Well that is an interesting question. Just look at the world oil price graph on my post Demand for Oil - at any cost to see how fast prices can rise when there is a supply problem.

Over the years 2005 to 2010 the RPI rose by 16.5% overall but our petrol prices rose 34%, electricity by 55% and our domestic gas price rose a whopping 82%. The price in 2010 was actually down from before though: the  peak gas price was 102.9% up on 2005 in Q4 2008. [1]

Relative to the RPI, electricity prices rose 55-16.5 = 38.5% over the 5 years which is an average of 6.5%/year.

Of course, the price in future may rise faster or slower than this. Who knows? Personally I'm not betting on it rising more slowly.

[1] DECC Quarterly Energy Prices June 2011

1 comment:

  1. Many thanks.

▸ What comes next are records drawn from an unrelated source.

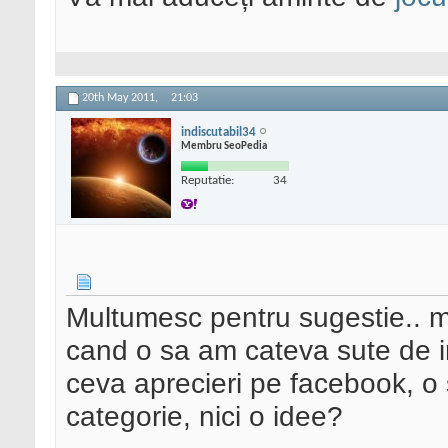
20th May 2011,
21:03
indiscutabil34
Membru SeoPedia
Reputatie:
34
Multumesc pentru sugestie.. m
cand o sa am cateva sute de in
ceva aprecieri pe facebook, o 
categorie, nici o idee?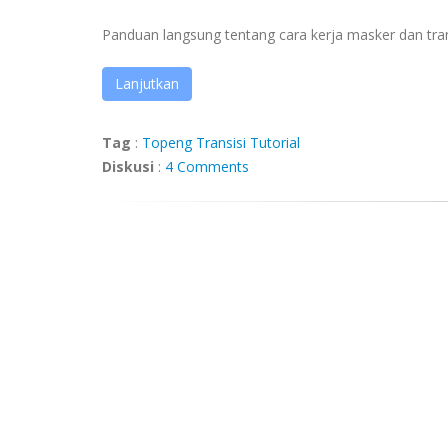
Panduan langsung tentang cara kerja masker dan tran
Lanjutkan
Tag
:
Topeng
Transisi
Tutorial
Diskusi
:
4 Comments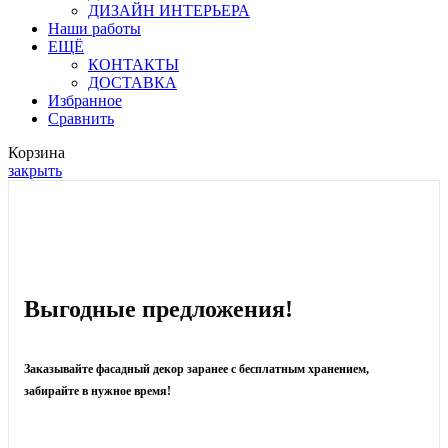
ДИЗАЙН ИНТЕРЬЕРА
Наши работы
ЕЩЁ
КОНТАКТЫ
ДОСТАВКА
Избранное
Сравнить
Корзина
закрыть
Выгодные предложения!
Заказывайте фасадный декор заранее с б
есплатным хранением,
забирайте в нужное время!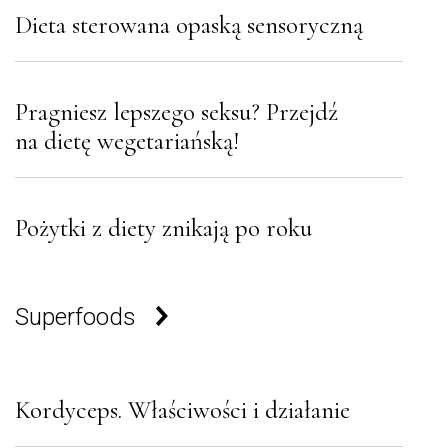
Dieta sterowana opaską sensoryczną
Pragniesz lepszego seksu? Przejdź
na dietę wegetariańską!
Pożytki z diety znikają po roku
Superfoods
Kordyceps. Właściwości i działanie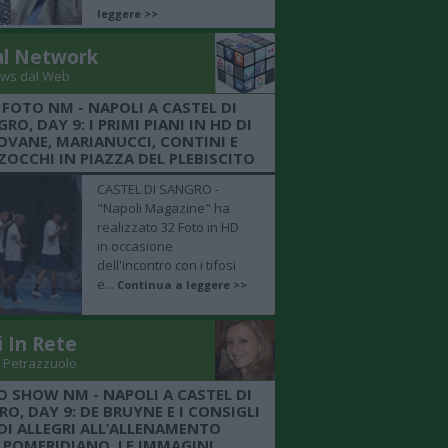
leggere >>
al Network
ws dal Web
 FOTO NM - NAPOLI A CASTEL DI
RO, DAY 9: I PRIMI PIANI IN HD DI
OVANE, MARIANUCCI, CONTINI E
OCCHI IN PIAZZA DEL PLEBISCITO
CASTEL DI SANGRO -
"Napoli Magazine" ha
realizzato 32 Foto in HD
in occasione
dell'incontro con i tifosi
e...
Continua a leggere >>
i In Rete
 Petrazzuolo
O SHOW NM - NAPOLI A CASTEL DI
O, DAY 9: DE BRUYNE E I CONSIGLI
DI ALLEGRI ALL’ALLENAMENTO
POMERIDIANO, LE IMMAGINI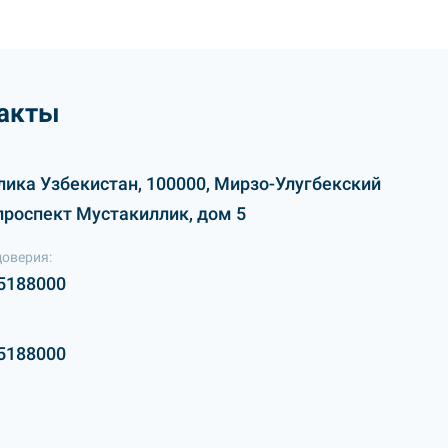
акты
лика Узбекистан, 100000, Мирзо-Улугбекский
проспект Мустакиллик, дом 5
доверия:
5188000
5188000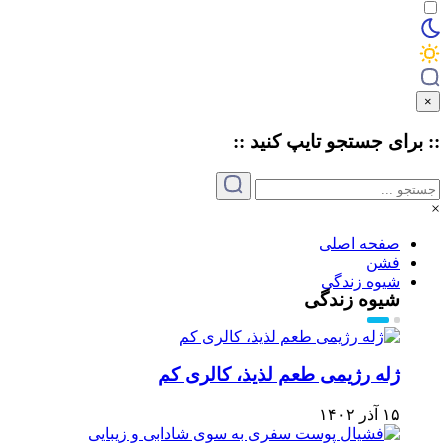
×
:: برای جستجو
تایپ
کنید ::
×
صفحه اصلی
فشن
شیوه زندگی
شیوه زندگی
ژله رژیمی طعم لذیذ، کالری کم
۱۵ آذر ۱۴۰۲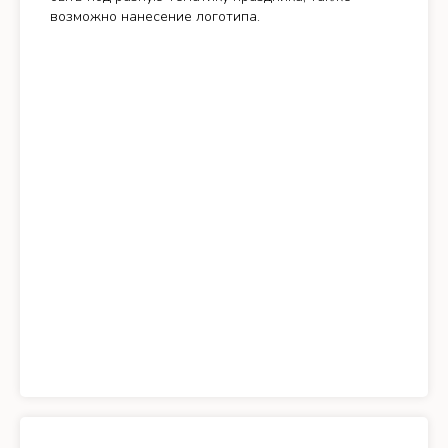
возможно нанесение логотипа.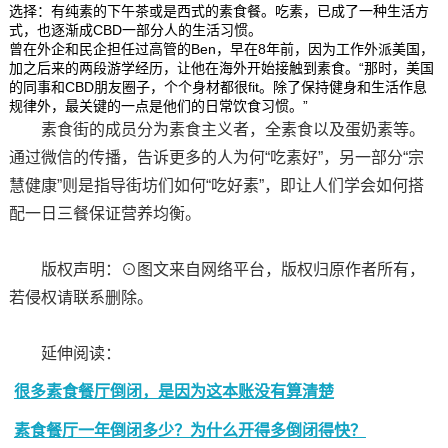
选择：有纯素的下午茶或是西式的素食餐。吃素，已成了一种生活方
式，也逐渐成CBD一部分人的生活习惯。
曾在外企和民企担任过高管的Ben，早在8年前，因为工作外派美国，
加之后来的两段游学经历，让他在海外开始接触到素食。“那时，美国
的同事和CBD朋友圈子，个个身材都很fit。除了保持健身和生活作息
规律外，最关键的一点是他们的日常饮食习惯。”
素食街的成员分为素食主义者，全素食以及蛋奶素等。
通过微信的传播，告诉更多的人为何“吃素好”，另一部分“宗
慧健康”则是指导街坊们如何“吃好素”，即让人们学会如何搭
配一日三餐保证营养均衡。
版权声明：⊙图文来自网络平台，版权归原作者所有，
若侵权请联系删除。
延伸阅读：
很多素食餐厅倒闭，是因为这本账没有算清楚
素食餐厅一年倒闭多少？为什么开得多倒闭得快？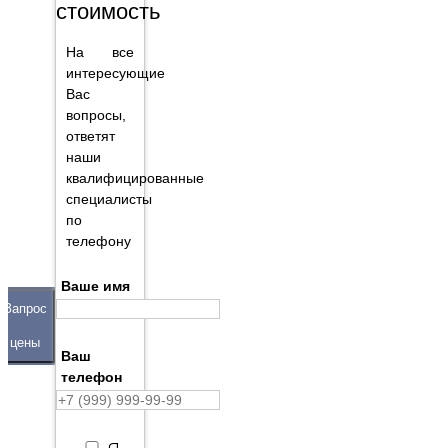
стоимость
На все
интересующие
Вас
вопросы,
ответят
наши
квалифицированные
специалисты
по
телефону
Ваше имя
Запрос
цены
Ваш
телефон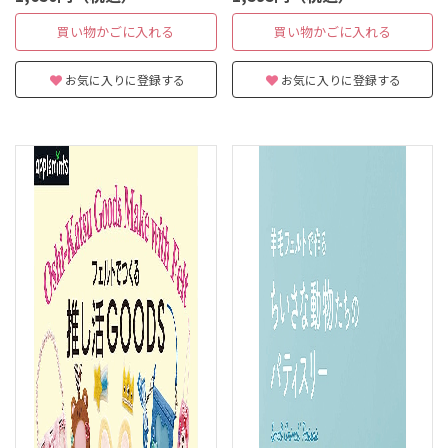
買い物かごに入れる
買い物かごに入れる
お気に入りに登録する
お気に入りに登録する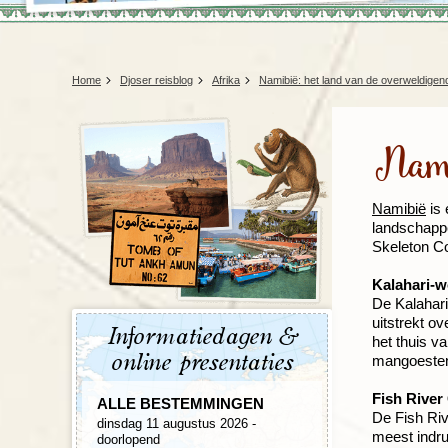
Home
Djoser reisblog
Afrika
Namibië: het land van de overweldige
Nami
Namibië
is 
landschappe
Skeleton Co
Kalahari-w
De Kalahari
uitstrekt ov
Informatiedagen &
het thuis va
online presentaties
mangoesten
Fish River
ALLE BESTEMMINGEN
De Fish Riv
dinsdag 11 augustus 2026 -
meest indru
doorlopend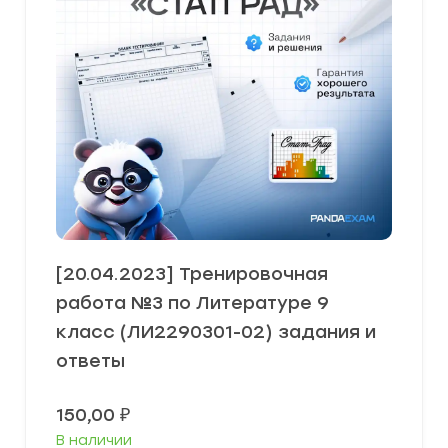
[20.04.2023] Тренировочная
работа №3 по Литературе 9
класс (ЛИ2290301-02) задания и
ответы
150,00
₽
В наличии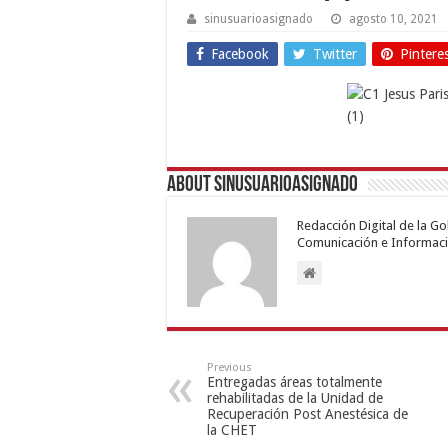
sinusuarioasignado
agosto 10, 2021
Facebook
Twitter
Pintere
About sinusuarioasignado
Redacción Digital de la G
Comunicación e Informaci
Previous
Entregadas áreas totalmente
rehabilitadas de la Unidad de
Recuperación Post Anestésica de
la CHET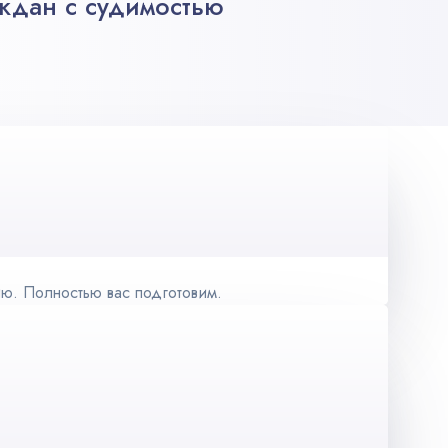
ждан с судимостью
ю. Полностью вас подготовим.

It is great to see this blog, which quantifies energy savings and the options to reduce fossil fuel consumptions. (It looks like I have been thinking along similar lines to you.) And, congratulations on your forthcoming book! Which I look forward to reading.

    It all looks pretty sound to me, although one might have hoped that we could do better than current kettles consuming double the energy of new ones.